Maybe entrepreneurs are not very good at generating economic welfare, but they might be the source of most new employment? Indeed, studies have recently shown that it is primarily the new firms which generate most aggregate employment growth (Haltiwanger et al. 2013). However, Hurst and Pugsley (2011) provide some convincing evidence from the USA that, while aggregate job creation is higher among new firms, most new firms (with employees) create very little amount of new jobs. The point is that the distribution of job growth among new firms is highly skew and any policy aimed at stimulating the average entrepreneur would thus be ineffective. Maybe the most interesting evidence they report is the following. Posed with the question in the PSED “Which of the following two statements best describe your preference for the future size of this new business: I want this new business to be as large as possible, or I want a size I can manage myself or with a few key employees?” only one-quarter of entrepreneurs answers that they want the business to be as large as possible.
We turn to some Swedish data to indicate the lack of job creation by entrepreneurs in general. The benefits of the Swedish data are that it can track employment in all new firms. Åstebro and Tåg (2015) show that in Sweden, 84 % of all entrepreneurs are sole proprietors, and among them, it requires 10 entrepreneurs to create one job for another person within the first 2 years of operations.Footnote 7 Those entrepreneurs who start a limited liability firm have better employment growth in the first 2 years, creating 1.73 additional jobs.

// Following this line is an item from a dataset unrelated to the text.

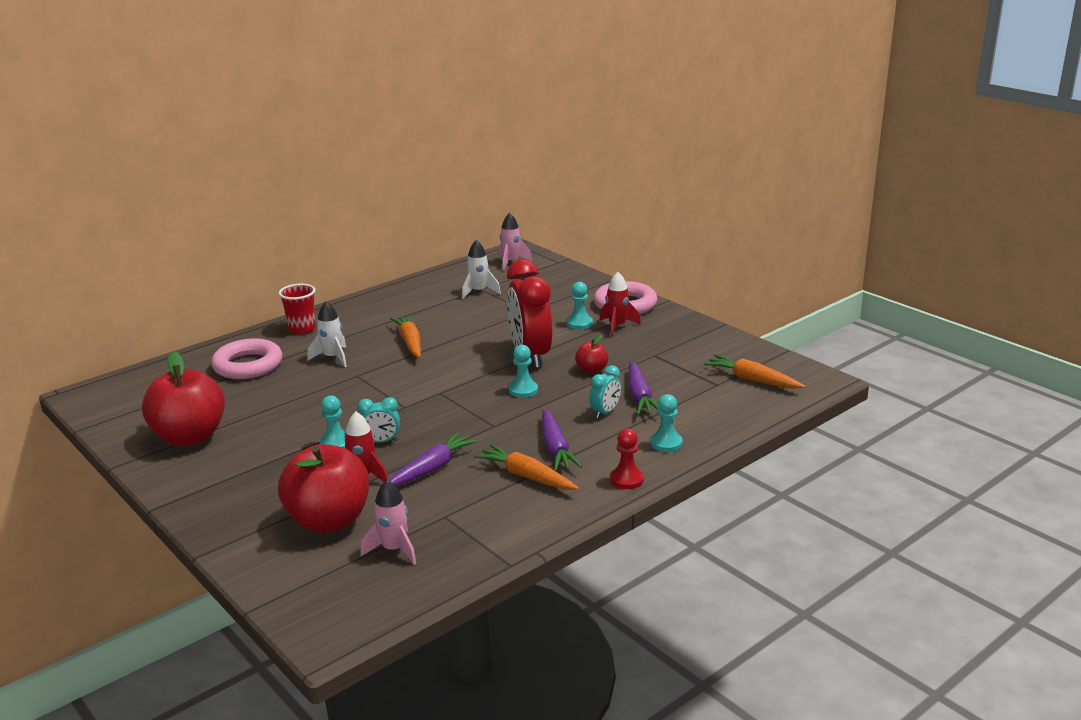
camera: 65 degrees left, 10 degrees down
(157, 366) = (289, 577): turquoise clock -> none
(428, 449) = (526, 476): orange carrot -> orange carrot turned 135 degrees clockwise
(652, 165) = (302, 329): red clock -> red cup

Unfortunately, only 16 % of all new firms are started as limited liability businesses, and employment in these firms retract to 0.36 additional employees per entrepreneur after 6 years of operations. The latter statistic reflects that the failure rates are high among these companies due to the inherent risk of entrepreneurship. See Table 3.
Unfortunately, we must therefore disappoint the policy maker also when it comes to job creation. Most new firms create no additional jobs beyond those for the entrepreneurs themselves. If these entrepreneurs in addition arrive from paid employment, then there is no new net job creation, only a reshuffling of work. Of course, such reshuffling is part of the animal spirit of entrepreneurship and not a bad thing. But one should not look to the average entrepreneur as the giant job creator.
This section has shown that most entrepreneurs enter into highly contested markets, with products and services that are typically already offered, and where there is already a large supply present. Few new firms enter to innovate, and very few entrepreneurs hire anyone except themselves and have no interest or ability to expand after creating a job for themselves. In conclusion, supporting people to become entrepreneurs would mostly support one-man me-too shops in low-growth, low-margin industries where there is no or little innovation undertaken.